Okay, here goes my first Reddit post:
Heyho, beautiful people of r/succulents and greetings from Germany!
In autumn 2024, I got a single-head cutting of Aeonium “Mary Anne Kunkel,” and during 2025 it grew into a beautiful, little cone-shaped bushlet with many rosettes. That year, it spent a lot of time on my south-facing balcony, and for the last few months, it overwintered at a south-facing window. I had been away for a couple of months (leaving my plants in the care of friends), and when I returned at the end of January, it still looked pretty good (P1).
As the days became longer and warmer, she resorbed a lot of leaves, which I chalked up to her coming out of dormancy. In the first days of March, I gave her a good soak and some fertilizer before visiting family for two weeks. When I returned, she looked rough, dropping older leaves without properly resorbing them, and new growth appeared tiny, swollen, and cramped. I noticed some pimples that I thought were edema and assumed I had over-watered or over-fertilized.
However, over the next few days, the damage worsened. The dark lesions (of which she had always had a few, mostly on the undersides of leaves) rapidly increased in number and size and began appearing on the upper sides as well. By this time, most mature leaves on the shaded side of the plant were gone, while the sun-exposed side still looked almost healthy. I also noticed some dark deposits in the leaf axils (P2, P3, P4).

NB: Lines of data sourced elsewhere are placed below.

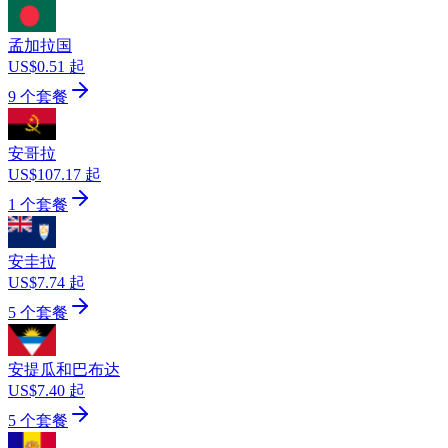
孟加拉国
US$0.51 起
9 个套餐
安哥拉
US$107.17 起
1 个套餐
安圭拉
US$7.74 起
5 个套餐
安提瓜和巴布达
US$7.40 起
5 个套餐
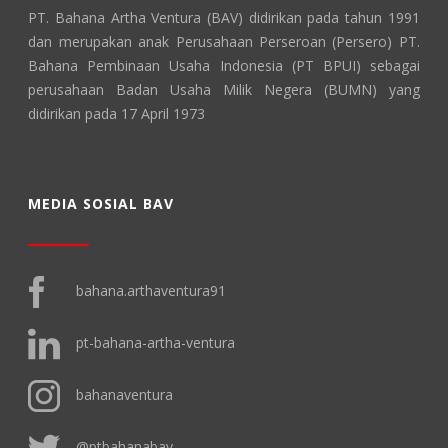
PT. Bahana Artha Ventura (BAV) didirikan pada tahun 1991
dan merupakan anak Perusahaan Perseroan (Persero) PT.
Bahana Pembinaan Usaha Indonesia (PT BPUI) sebagai
perusahaan Badan Usaha Milik Negera (BUMN) yang
didirikan pada 17 April 1973
MEDIA SOSIAL BAV
bahana.arthaventura91
pt-bahana-artha-ventura
bahanaventura
@ptbahanabav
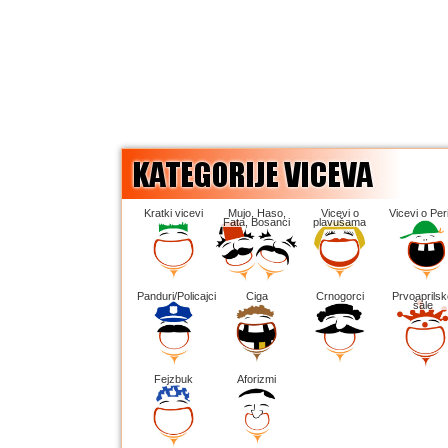
Kratki vicevi
Mujo, Haso,
Vicevi o
Vicevi o Peri
Fata, Bosanci
plavušama
Panduri/Policajci
Ciga
Crnogorci
Prvoaprilsk
šale
Fejzbuk
Aforizmi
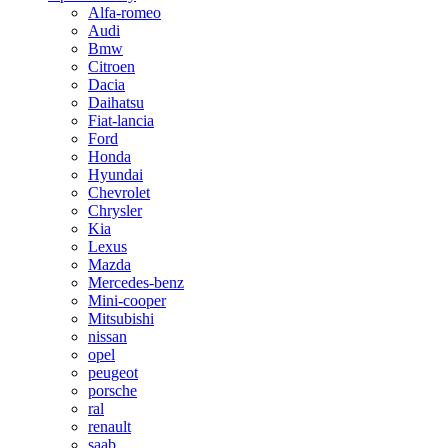
Alfa-romeo
Audi
Bmw
Citroen
Dacia
Daihatsu
Fiat-lancia
Ford
Honda
Hyundai
Chevrolet
Chrysler
Kia
Lexus
Mazda
Mercedes-benz
Mini-cooper
Mitsubishi
nissan
opel
peugeot
porsche
ral
renault
saab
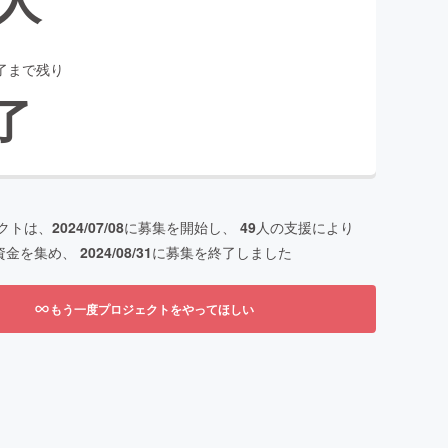
了まで残り
了
クトは、
2024/07/08
に募集を開始し、
49
人の支援により
資金を集め、
2024/08/31
に募集を終了しました
もう一度プロジェクトをやってほしい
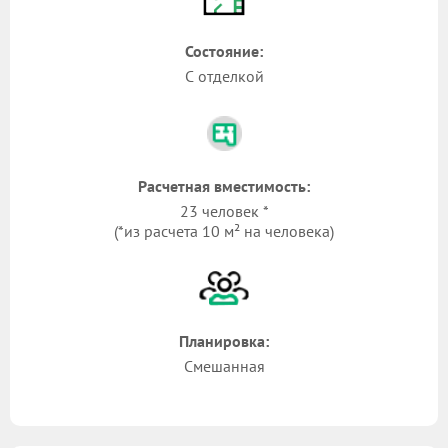
Состояние:
С отделкой
Расчетная вместимость:
23 человек *
(*из расчета 10 м² на человека)
Планировка:
Смешанная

During my search for answers, I came across this excellently informative post on flat mites from two years ago: https://www.reddit.com/r/succulents/comments/18nc7bi/im_here_to_talk_to_you_about_flat_mites/. So, I got myself a pocket microscope to confirm my suspicion. However, as you can see (P5), the culprits were not flat mites but what I believe to be a mass infestation of rust mites, though identification to species level is beyond my pay grade.
It seems some rust mite species are known agricultural pests, attacking apple trees or tomato plants, but I couldn’t find any information about them feeding on Aeonium or succulents in general. When examining my other plants, I found a few individuals on two asymptomatic Aeonium of different cultivars that had been in close proximity and, at times, direct physical contact.
Last weekend, I began treatment with wettable sulfur, wrapping the pot and substrate in a plastic bag and dunking the plant head-first into the solution, swirling it around a bit. I let it dry for about 15 minutes and repeated the process three times. Afterwards, I cleaned of most of the solution by spraying with water. I also misted the substrate surface thoroughly with the sulfur solution. The next day, I couldn’t find a single living mite. I plan to repeat this treatment weekly at least twice more to catch any survivors or eggs that might hatch later. Wish me luck!
I’m posting this to raise awareness about uncommon or undescribed parasitic relationships our thicc little buddies might have to endure. Has anyone here ever heard of, or experienced, a (presumed) rust mite infestation?
by Disastrous-Pirate450

3 Comments
First off, excellent post.
Secondly, I am SO sorry about your beautiful plant!!
But thirdly I am so happy to hear the treatment is going well!! Way to go and thank you for raising awareness!
This is such a quality post awesome job! I’m glad to hear about the success, I found sulphur really effective for mites in my collection as well, hoping it works on rust mites for you too! My big aeonium also isn’t doing great, I find they’re finicky for me to keep indoors.
I possibly might have found rust mites on one of my plants a while ago. I treated it the same way that I’ve treated flat mites in the past (multiple different kinds of mite treatments in quick succession and then persistently every week or so over a few months) and that seemed to take care of it. It was definitely startling to see an unfamiliar mite under the microscope though, since I had to deal with flat mites a lot when I was first getting going with succs and was used to seeing those. Agriculture (especially the marijuana industry) is really seeing a lot of mites on their crops and because there’s so much money associated with growing food/weed, there’s a lot more research available into how to treat them. Good luck!